No desvelaré el nombre del presidente del FC Barcelona, ni del asesor personal de un entrenador de prestigio cuando, a raíz de sendos artículos que escribí, me llamaron para decirme: “Pensaba que eras uno de los nuestros”. Un presidente, un líder, un director o un alto ejecutivo que no acepta la crítica constructiva, la disparidad de criterio o la confrontación de opiniones, ejerce mal su responsabilidad. Y peor todavía si te convierte en su enemigo: “O conmigo o contra mí”. Es una máxima que está muy de moda. Si el que manda prefiere tener a su lado a un adulador antes que a un profesional contrastado y con criterio, pasa lo que pasa.

Una mañana fui a hacerle una entrevista al directivo azulgrana Carles Vilarrubí a su domicilio acompañado del director de comunicación del club. Y éste me espetó en la entrada: “Ves, te cuidamos bien a pesar de que eres laportista”. Esa obsesión en poner etiquetas, sambenitos, en dividir a los medios de comunicación entre buenos y malos, en construir lobbies, es una de las razones, aunque no la única, de este clima irrespirable que hay en el entorno azulgrana, avivado por el mal uso de las redes sociales.

Y aunque pasara desapercibido en la rueda de prensa de Víctor Font el pasado martes, el ex candidato también se refirió a eso: “Ya no se trata de los ‘ismos’, es que ahora son trincheras”, dijo. Así es. Hoy en día impera el insulto y la descalificación. Y no debemos olvidar que fiscalizar la gestión del FC Barcelona es una responsabilidad que nos obliga, porque no es una SAD en la que el propietario puede hacer lo que le venga en gana porque se juega su dinero. La presidencia del FC Barcelona es un encargo temporal, una confianza depositada por 140.000 socios, que son los dueños. Por lo tanto, sí, el presidente y su junta son libres para tomar decisiones que crean convenientes y mejor para el FC Barcelona, pero también han de asumir las consecuencias, responder por ellas y dar todas las explicaciones que sean necesarias. 

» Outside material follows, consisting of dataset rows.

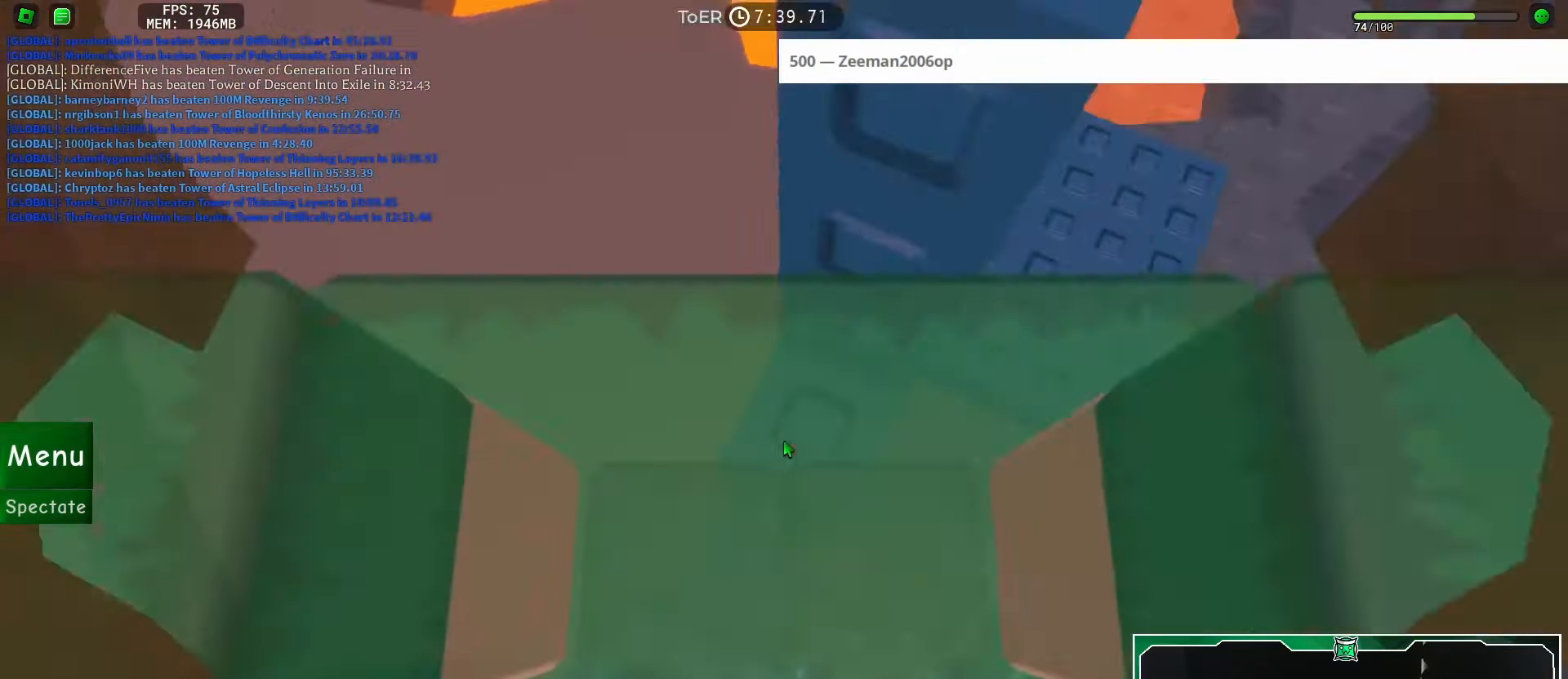
{"keys": [], "mouse": [], "events": [[67, "w", "down"], [84, "a", "down"], [101, "a", "up"], [101, "w", "up"]]}
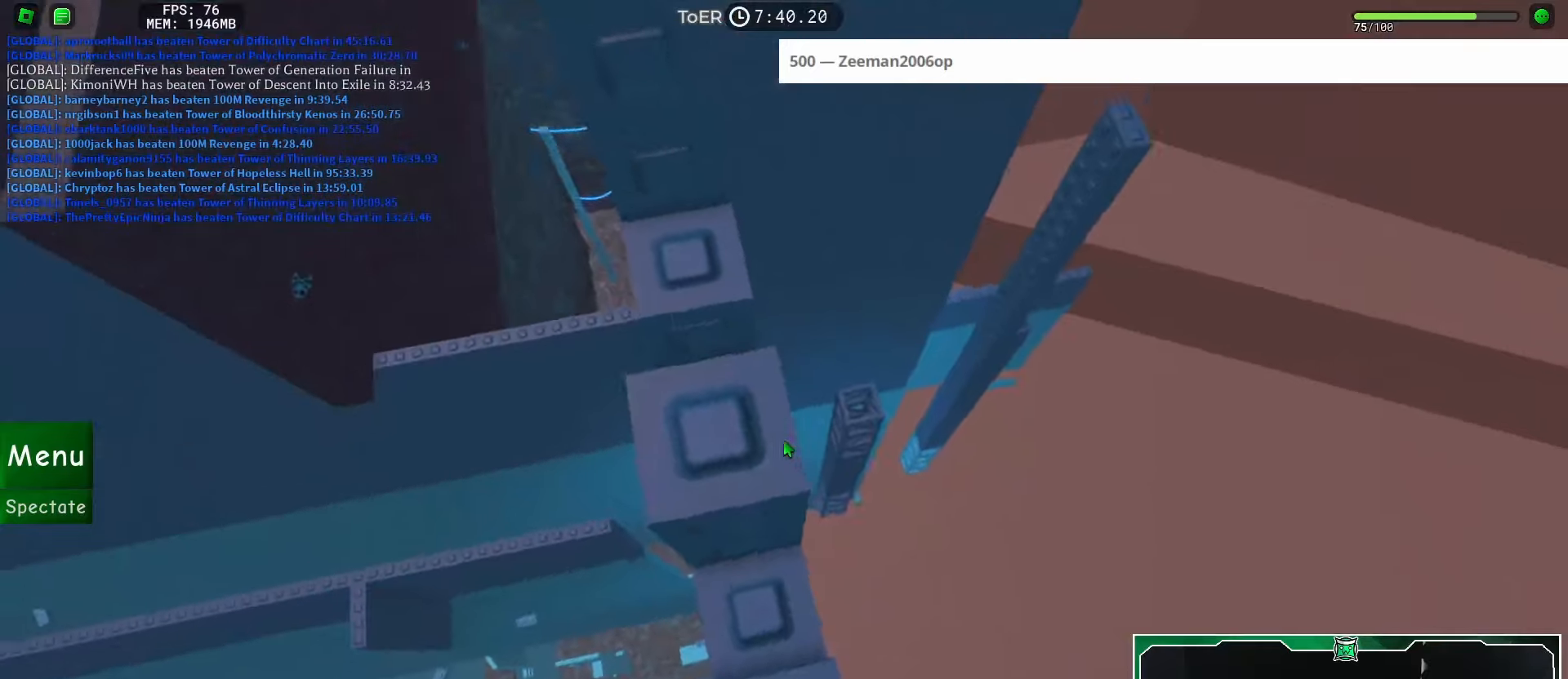
{"keys": [], "mouse": [], "events": [[33, "d", "down"], [33, "s", "down"], [66, "d", "up"], [83, "s", "up"], [333, "d", "down"], [333, "s", "down"], [367, "d", "up"], [367, "s", "up"]]}
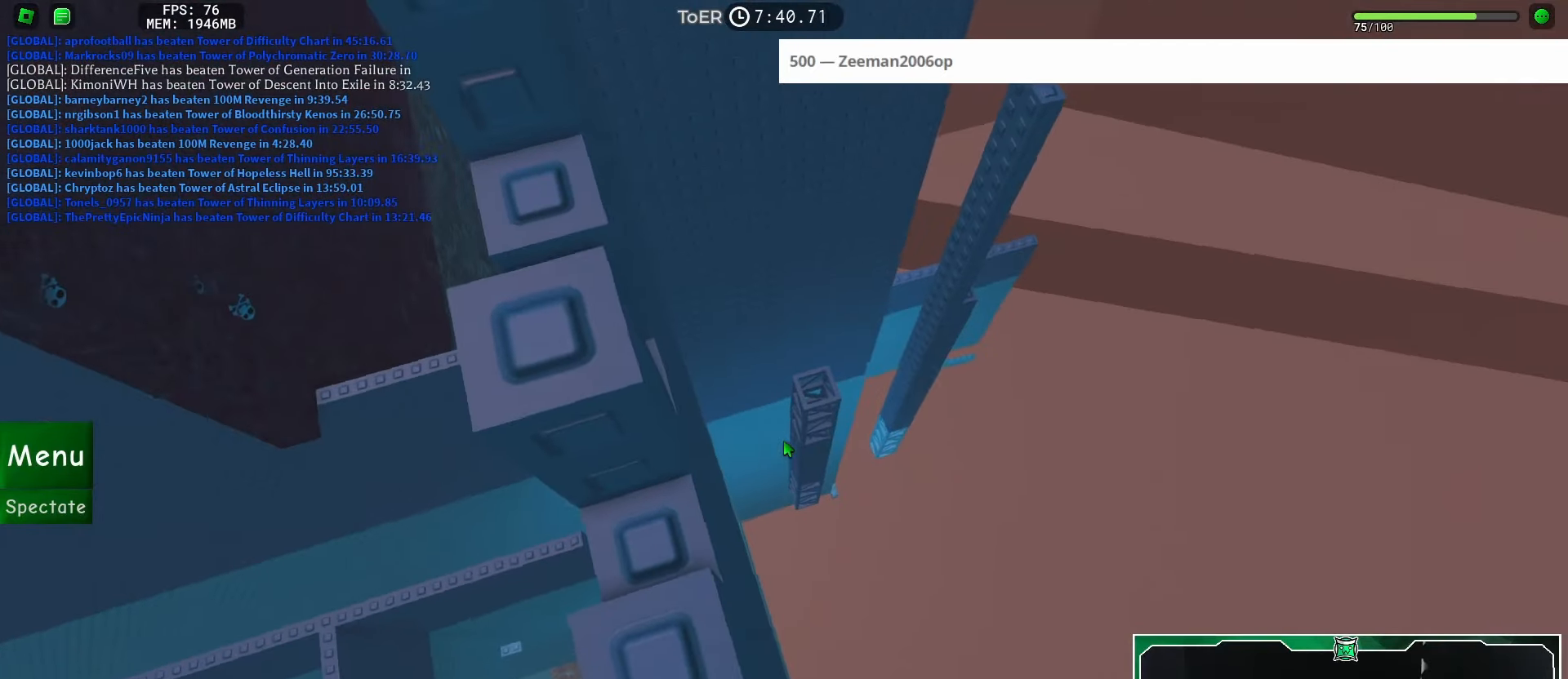
{"keys": [], "mouse": ["right"], "events": [[284, "mouse_right", "down"]]}
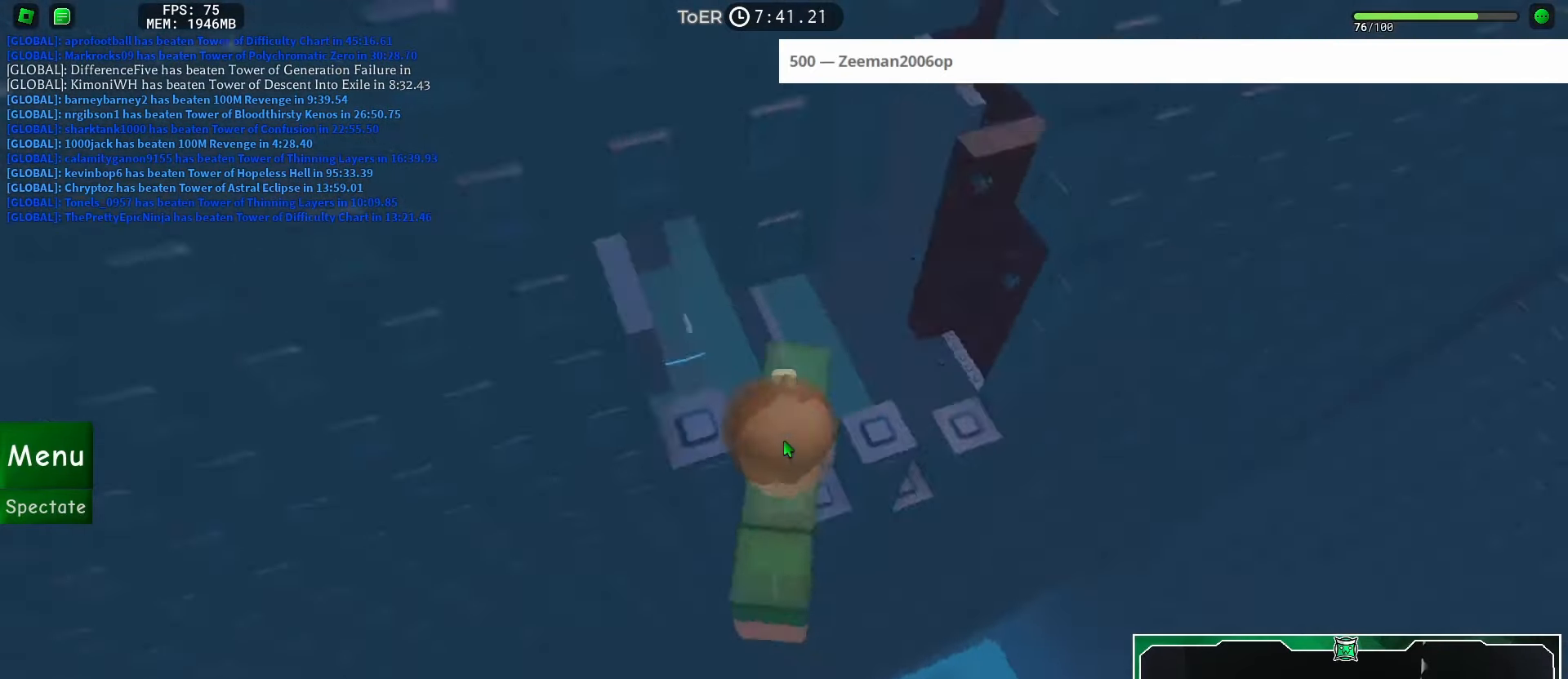
{"keys": ["a", "w"], "mouse": ["right"], "events": [[83, "a", "down"], [300, "w", "down"]]}
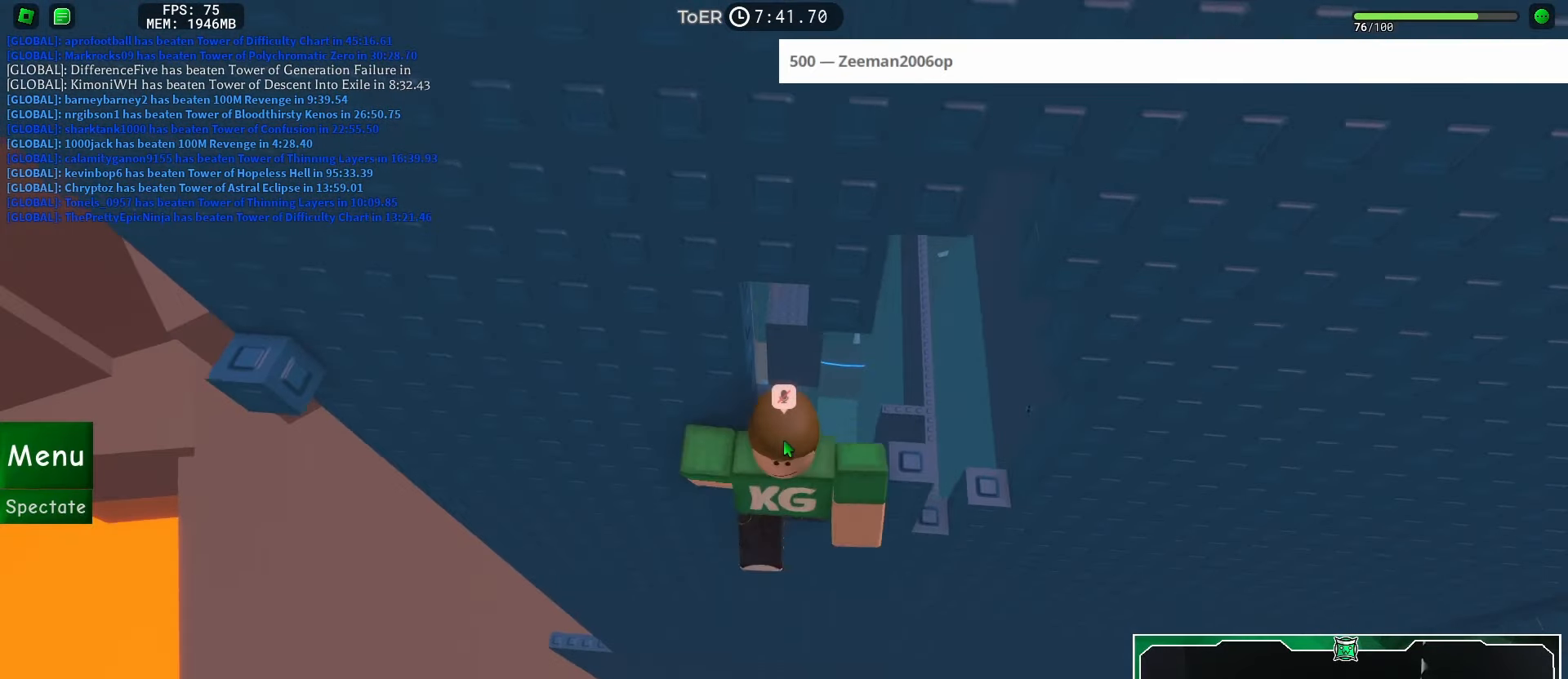
{"keys": ["a"], "mouse": ["right"], "events": [[50, "space", "down"], [133, "space", "up"], [133, "w", "up"], [233, "q", "down"], [350, "q", "up"], [367, "shift", "down"], [483, "shift", "up"]]}
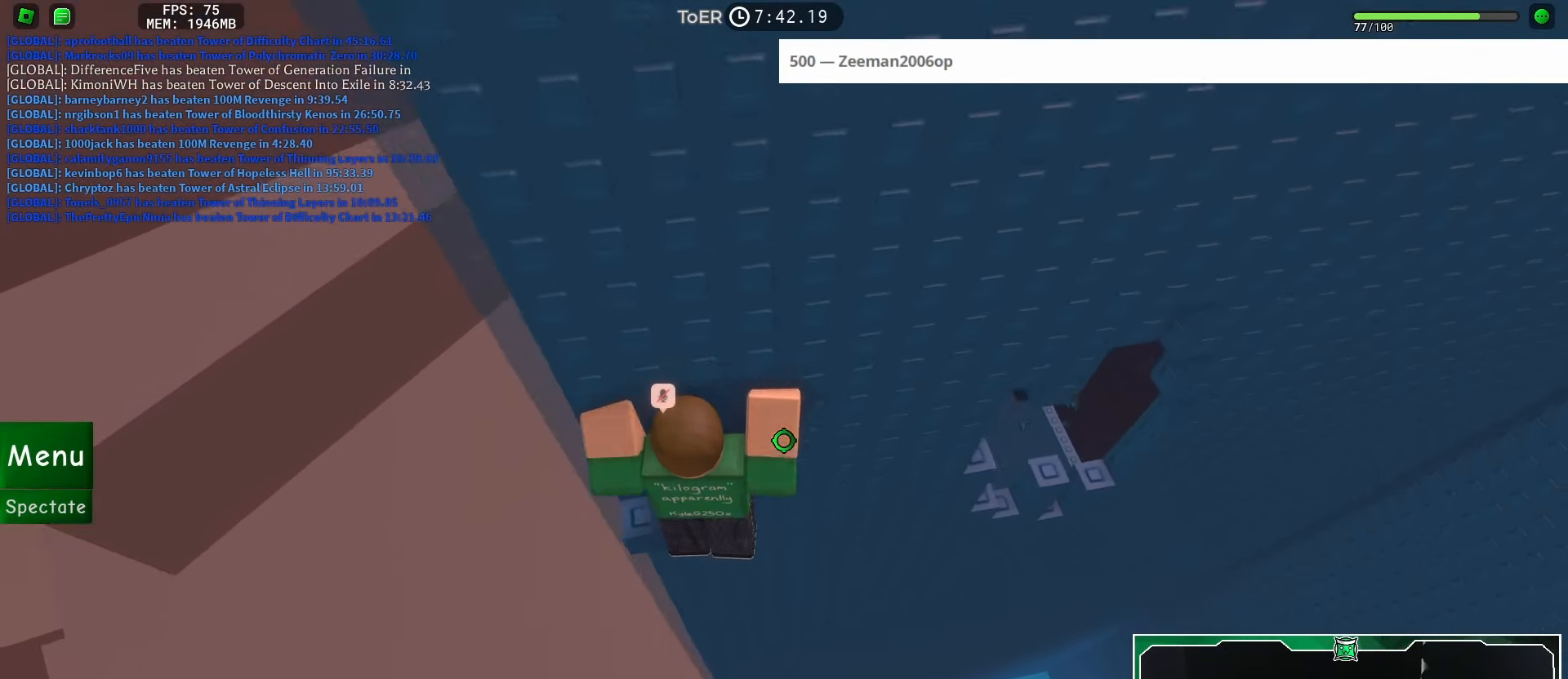
{"keys": ["a", "w"], "mouse": []}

Apelando a todo ello tenemos la obligación de preguntar a los responsables del FC Barcelona porqué se ha producido esa millonaria desviación en el presupuesto 21-22 de más de 150 millones de euros que, sumados a los 485 millones con los que se cerró la 20-21, han provocado este gigantesco patrimonio neto negativo. Jamás en la historia del FC Barcelona había sucedido nada parecido. ¿Qué tipo de gestión se ha hecho esta temporada? Como mínimo, sería exigible que se explicara con pelos y señales. Del mismo modo, el socio merece saber si en la venta de la primera palanca a Sixth Street por el 10% de los derechos de televisión existe derecho de recompra y por cuanto. ¿Tan grave o problemático es conocer ese detalle? La transparencia no se predica, se aplica.